Dr. Brenner says that traumatic experiences in childhood and adulthood can “strengthen, affirm, and/or build sticky perceptions” that the world is a bad place. “Such aspirations can manifest as negative thoughts that serve as buffers against disappointment and other reactions, as well as simply accommodating to the way the world appears to be,” says Dr. Brenner.
Someone who has a negative thinking parent, for example, can internalise certain ways of seeing the world and oneself. Another individual in the same situation, on the other hand, could react adaptively by adopting a more optimistic outlook on things. Less resilient people are more likely to stress and get trapped in negative thought, according to Dr. Brenner.

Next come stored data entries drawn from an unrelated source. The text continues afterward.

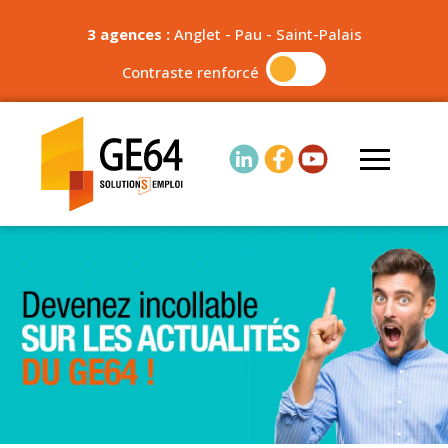
3 agences :
Anglet
-
Pau
-
Saint-Palais
Contraste renforcé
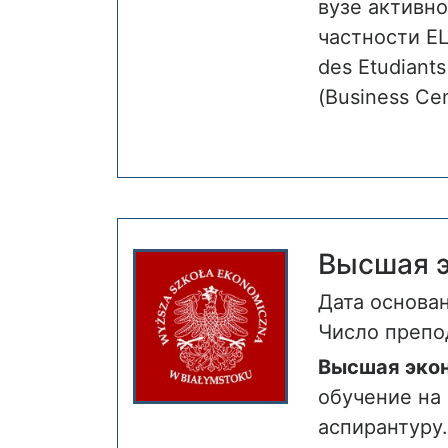
вузе активно
частности ELS
des Etudiant
(Business Ce
Высшая э
Дата основан
Число препо
Высшая экон
обучение на
аспирантуру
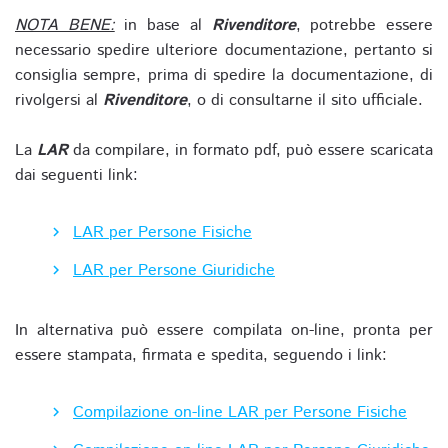
NOTA BENE:
in base al
Rivenditore
, potrebbe essere
necessario spedire ulteriore documentazione, pertanto si
consiglia sempre, prima di spedire la documentazione, di
rivolgersi al
Rivenditore
, o di consultarne il sito ufficiale.
La
LAR
da compilare, in formato pdf, può essere scaricata
dai seguenti link:
LAR per Persone Fisiche
LAR per Persone Giuridiche
In alternativa può essere compilata on-line, pronta per
essere stampata, firmata e spedita, seguendo i link:
Compilazione on-line LAR per Persone Fisiche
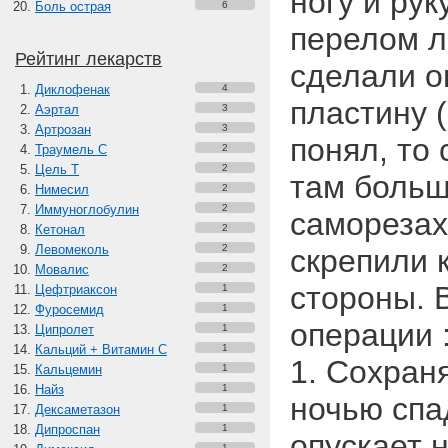
ногу и рук
Боль острая
6
перелом л
Рейтинг лекарств
сделали о
Диклофенак
4
пластину 
Аэртал
3
Артрозан
3
понял, то 
Траумель С
2
Цель Т
2
там больш
Нимесил
2
Иммуноглобулин
2
саморезах
Кетонал
2
Левомеколь
2
скрепили 
Мовалис
2
стороны. 
Цефтриаксон
1
Фуросемид
1
операции 
Ципролет
1
Кальций + Витамин C
1
1. Сохран
Кальцемин
1
Найз
1
ночью спад
Дексаметазон
1
Дипроспан
1
опускает н
1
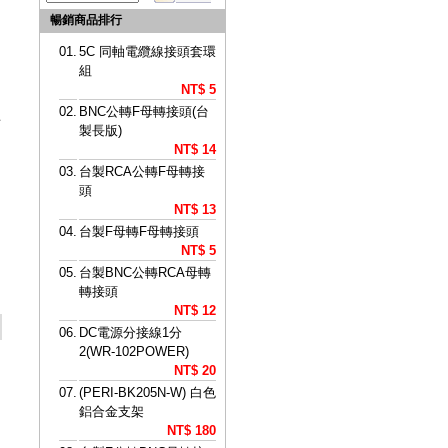
暢銷商品排行
01.
5C 同軸電纜線接頭套環
組
NT$ 5
02.
BNC公轉F母轉接頭(台
其
製長版)
NT$ 14
03.
台製RCA公轉F母轉接
頭
NT$ 13
04.
台製F母轉F母轉接頭
NT$ 5
05.
台製BNC公轉RCA母轉
轉接頭
NT$ 12
06.
DC電源分接線1分
2(WR-102POWER)
NT$ 20
07.
(PERI-BK205N-W) 白色
鋁合金支架
NT$ 180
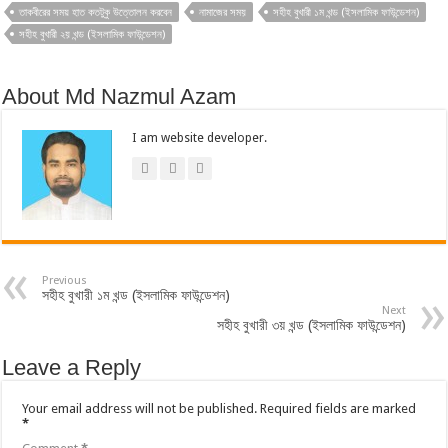
তাকবীরের সময় হাত কতটুকু উত্তোলন করবেন
নামাজের সময়
সহীহ বুখারী ১ম খন্ড (ইসলামিক ফাউন্ডেশন)
সহীহ বুখারী ২য় খন্ড (ইসলামিক ফাউন্ডেশন)
About Md Nazmul Azam
I am website developer.
Previous
সহীহ বুখারী ১ম খন্ড (ইসলামিক ফাউন্ডেশন)
Next
সহীহ বুখারী ৩য় খন্ড (ইসলামিক ফাউন্ডেশন)
Leave a Reply
Your email address will not be published.
Required fields are marked
*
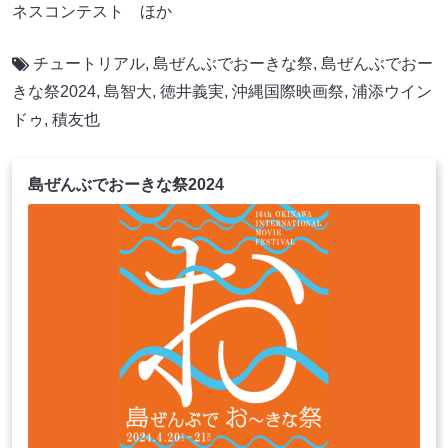
ネスコンテスト ほか
チュートリアル
,
島ぜんぶでおーきな祭
,
島ぜんぶでおー
きな祭2024
,
島智大
,
徳井義実
,
沖縄国際映画祭
,
浦添ウイン
ドゥ
,
積友也
島ぜんぶでおーきな祭2024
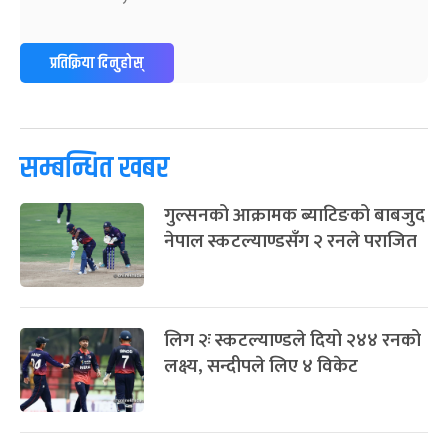
ग्याल्पो ल्होसार
७ महिना बाँकी
२५
-
फाल्गुन २५, २०८३
Mar 9, 2027
मंगल
प्रतिक्रिया दिनुहोस्
पूर्णिमा व्रत
७ महिना बाँकी
७
-
चैत्र ७, २०८३
Mar 21, 2027
आइत
सम्बन्धित खबर
फागुपूर्णिमा
७ महिना बाँकी
८
-
चैत्र ८, २०८३
Mar 22, 2027
सोम
गुल्सनको आक्रामक ब्याटिङको बाबजुद
नेपाल स्कटल्याण्डसँग २ रनले पराजित
लिग २ः स्कटल्याण्डले दियो २४४ रनको
लक्ष्य, सन्दीपले लिए ४ विकेट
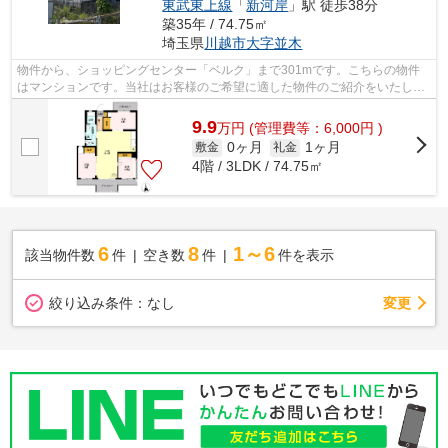
東武東上線
「
新河岸
」駅 徒歩38分
築35年 / 74.75㎡
埼玉県
川越市
大字並木
物件から、ショッピングセンター「ベルク」まで301mです。こちらの物件
はマンションです。当社はお客様のご希望に適した物件のご紹介をいたしま
す。多種多様な物件情報を取り扱い、確...
9.9
万
円
(管理費等：6,000円 )
0ヶ月
1ヶ月
敷金
礼金
4階 / 3LDK / 74.75㎡
6
8
1～6
該当物件数
件
空き数
件
件を表示
変更
絞り込み条件：
なし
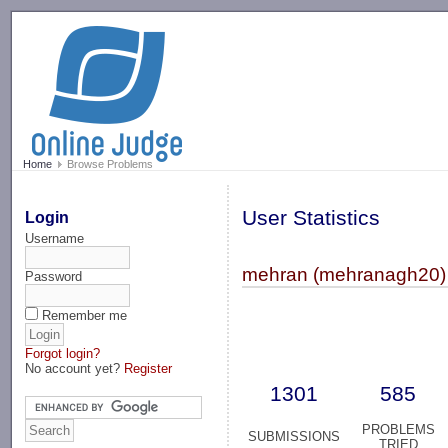
-->
Home
Browse Problems
User Statistics
Login
Username
mehran (mehranagh20)
Password
Remember me
Forgot login?
No account yet?
Register
1301
585
PROBLEMS
SUBMISSIONS
TRIED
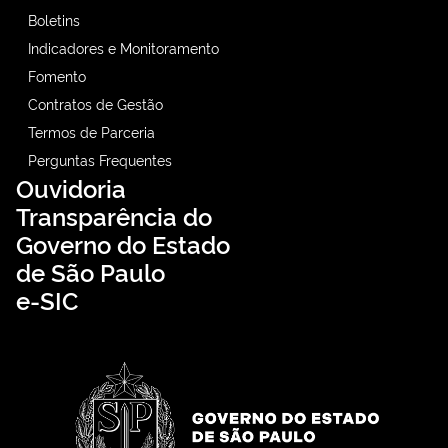
Boletins
Indicadores e Monitoramento
Fomento
Contratos de Gestão
Termos de Parceria
Perguntas Frequentes
Ouvidoria
Transparência do
Governo do Estado
de São Paulo
e-SIC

Take a look at: The Future Man – What Lies Beyond Our Evolution
How To Stop Negative Thoughts
The good news is that you don’t have to stay in a downward spiral (read that statement again so it sinks in). You should actively strive to change your Debbie Downer attitude. It all begins by understanding the negative thought patterns.
Consider a stop sign in its literal sense. This will assist in putting a stop to a negative thought when it arises. According to Dr. Brenner, “this type of visualization—of a literal diversion—can help shift the mind away from negative thoughts.” Distract yourself by listening to music, going for a stroll, imagining a happy memory, or calling a friend. “Shifting to a different mission where you can get immersed in something more effective helps boost self-esteem and give you a practical optimistic reappraisal,” he says.
Instead of being self-critical, be curious. This is a way of being gentle with yourself as troubling thoughts arise. According to Dr. Brenner, “giving yourself a compassionate break will serve as a diversion, disruption, and a way to alter the operation of brain networks.” Compassion-based behaviours, such as saying to yourself, “I’m doing the best I can,” or “I’m being very hard on myself,” have been shown in studies to help improve the way the brain reacts to negativity by minimising self-critical thinking and anxiety over time.
Pay attention to what you’re thinking. Have you ever noticed that the more you try not to think about something, the more you do? mental health professional Dr. Naragon-Gainey explains that when people want to drive negative feelings away(feeling sad), they unconsciously strengthen themselves. According to studies, being mindful will help overcome underlying problems by honouring and embracing the thinking and attempting to work through it constructively. She advises, “Practice noticing the thinking without jumping to conclusions.” Consider that this way of thinking is problematic. “Is this thinking accurate?” you may ask. Is this a useful thought?” Taking a cognitive approach will assist you in developing more precise and beneficial ways of thinking and feeling.